TikTok has made this kind of feminism especially powerful for my generation. Social media lets women turn private frustrations into shared experiences. One person posts a funny example of microfeminism, another copies it, another adds her own version, and suddenly a personal habit becomes a wider conversation. What used to feel like an individual annoyance turns into a shared joke with a political edge. That is part of why these videos spread so quickly: they are relatable and quick to understand.

The humor is important because it lowers the barrier to entry. Not everyone wants to watch a serious lecture on gender inequality, but many people will watch a short video that is clever, ironic, and thought-provoking. A joke about “womanspreading” instead of the usual “manspreading,” or telling men to “smile more,” can get people laughing, but it also makes them think. The comedy works because it exposes the truth. It reveals the hidden rules women are expected to follow and questions why those rules have been established in the first place.

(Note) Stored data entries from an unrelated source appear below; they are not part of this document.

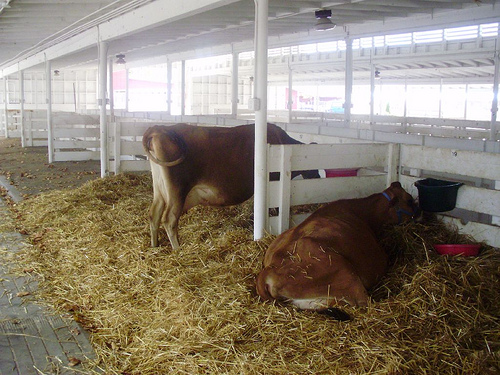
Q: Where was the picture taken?
A: In a stable.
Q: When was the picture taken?
A: Daytime.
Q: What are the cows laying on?
A: Straw.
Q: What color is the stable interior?
A: White.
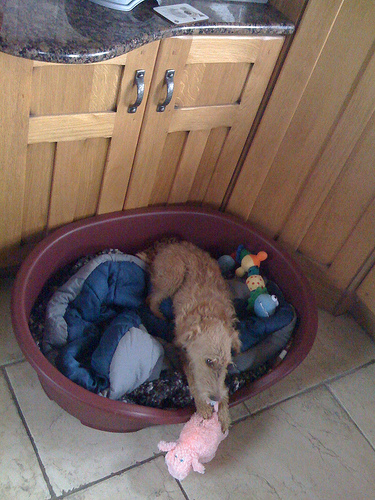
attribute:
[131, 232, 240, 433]
dog — brown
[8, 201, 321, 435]
bin — maroon, plastic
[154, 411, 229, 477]
toy — pink sheep stuffed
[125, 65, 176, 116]
handles — black, metal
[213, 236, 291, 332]
toy — scruffy multicolored caterpillar soft dog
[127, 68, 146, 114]
handle — grey metal cabinet 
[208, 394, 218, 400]
nose — black  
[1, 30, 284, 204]
doors — Wooden cabinet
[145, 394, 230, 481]
pig — pink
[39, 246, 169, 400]
blanket — blue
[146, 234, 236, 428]
dog — brown, fluffy, tan 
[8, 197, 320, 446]
basket — maroon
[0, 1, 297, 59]
countertop — brown, blue, formica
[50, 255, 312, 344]
blanket — blue, grey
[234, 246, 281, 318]
toy — orange, yellow, blue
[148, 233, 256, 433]
dog — scruffy brown terrier mix 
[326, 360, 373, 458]
tile — grey, marble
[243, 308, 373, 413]
tile — grey, marble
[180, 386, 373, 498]
tile — grey, marble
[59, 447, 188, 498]
tile — grey, marble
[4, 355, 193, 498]
tile — grey, marble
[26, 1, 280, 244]
doors — brown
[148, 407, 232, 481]
stuffed toy —  stuffed 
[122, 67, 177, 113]
handles — metal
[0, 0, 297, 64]
counter — marble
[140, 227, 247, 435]
dog — brown, small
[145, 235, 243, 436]
dog — brown, brown terrier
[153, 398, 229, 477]
pink pig — toy, dog toy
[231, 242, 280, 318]
toy — dog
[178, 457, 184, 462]
eye — blue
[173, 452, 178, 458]
eye — blue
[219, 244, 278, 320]
playtoy — stuffed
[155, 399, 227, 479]
toy — pink,  pink sheep stuffed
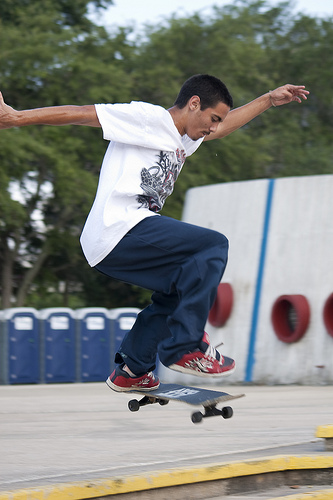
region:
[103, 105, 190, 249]
a beautiful white shirt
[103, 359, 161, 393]
shoe of a men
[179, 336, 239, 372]
right shoe of men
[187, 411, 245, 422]
front wheel of the machine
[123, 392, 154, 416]
back wheel of the machine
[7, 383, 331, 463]
a clean soft play ground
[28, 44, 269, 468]
a cool handsome guy on air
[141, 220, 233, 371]
two legs of a men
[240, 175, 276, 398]
a light blue poll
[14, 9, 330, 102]
a beautiful green trees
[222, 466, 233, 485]
the line is yellow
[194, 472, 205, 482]
the line is yellow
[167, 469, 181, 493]
the line is yellow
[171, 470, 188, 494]
the line is yellow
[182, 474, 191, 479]
the line is yellow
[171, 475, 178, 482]
the line is yellow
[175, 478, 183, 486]
the line is yellow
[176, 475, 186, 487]
the line is yellow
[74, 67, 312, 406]
man jumping with skateboard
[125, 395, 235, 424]
wheels on bottom of skateboard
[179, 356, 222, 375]
design on red sneakers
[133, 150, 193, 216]
design on white tee shirt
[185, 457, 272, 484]
yellow edge on cement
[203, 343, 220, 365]
white laces on shoe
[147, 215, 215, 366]
baggy blue pant leg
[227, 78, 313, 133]
extended arm of man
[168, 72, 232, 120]
short black hair on man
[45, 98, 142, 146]
short sleeve on arm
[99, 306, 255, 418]
red and black sneakers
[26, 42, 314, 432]
man doing a skateboarding trick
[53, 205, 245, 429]
baggy dark blue pants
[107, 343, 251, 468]
black skateboard with black wheels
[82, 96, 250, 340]
white t-shirt with graphics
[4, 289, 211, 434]
row of blue portipotties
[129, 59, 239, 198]
man with a thin black mustache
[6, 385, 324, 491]
large cement block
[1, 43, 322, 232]
man with his arms outstretched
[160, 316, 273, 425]
sneakers with white laces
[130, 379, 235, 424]
blue skateboard with white letters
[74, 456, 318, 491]
yellow stripe on curb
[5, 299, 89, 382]
blue and white out buildings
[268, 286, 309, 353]
red painted openings in concrete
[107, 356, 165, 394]
black,white and red sneaker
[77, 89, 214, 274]
white short sleeve tee shirt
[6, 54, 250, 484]
man doing a trick on skateboard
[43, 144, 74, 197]
green leaves on trees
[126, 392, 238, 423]
black wheels at bottom of skateboard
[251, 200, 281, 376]
dark blue stripe down wall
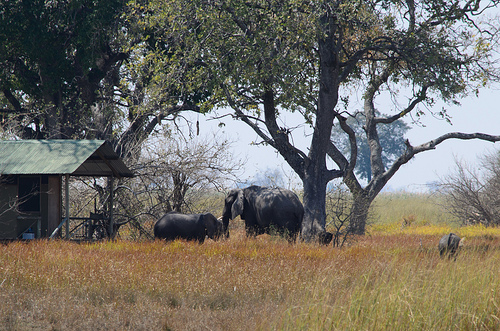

However, it would be a mistake to treat this only as internet content. The funny tone does not cancel out the seriousness of the topic. In fact, it may be one of the best ways to talk about it. Humor can  make difficult truths easier to share. It can build solidarity, because laughing together at something familiar creates connection.

This is what makes it so fitting for younger people. My generation mainly learns through short, visual, fast-moving content. TikTok is where many people first encounter ideas about feminism, confidence, boundaries, and gender roles. Microfeminism fits that space because it is direct, creative, and memorable. It turns feminism into something that feels achievable rather than distant. It shows that activism does not always have to be loud to matter.

So even if microfeminism on TikTok looks funny, it is not shallow. It is a modern form of feminist expression that makes everyday sexism and misogyny visible and gives women a chance to push back. The humor matters, but so does the meaning behind it. In a society that still asks women to shrink, small acts of defiance can carry surprising force. Sometimes a joke is not just a joke. Sometimes it is a way of saying: I see what is happening, and I refuse to accept it.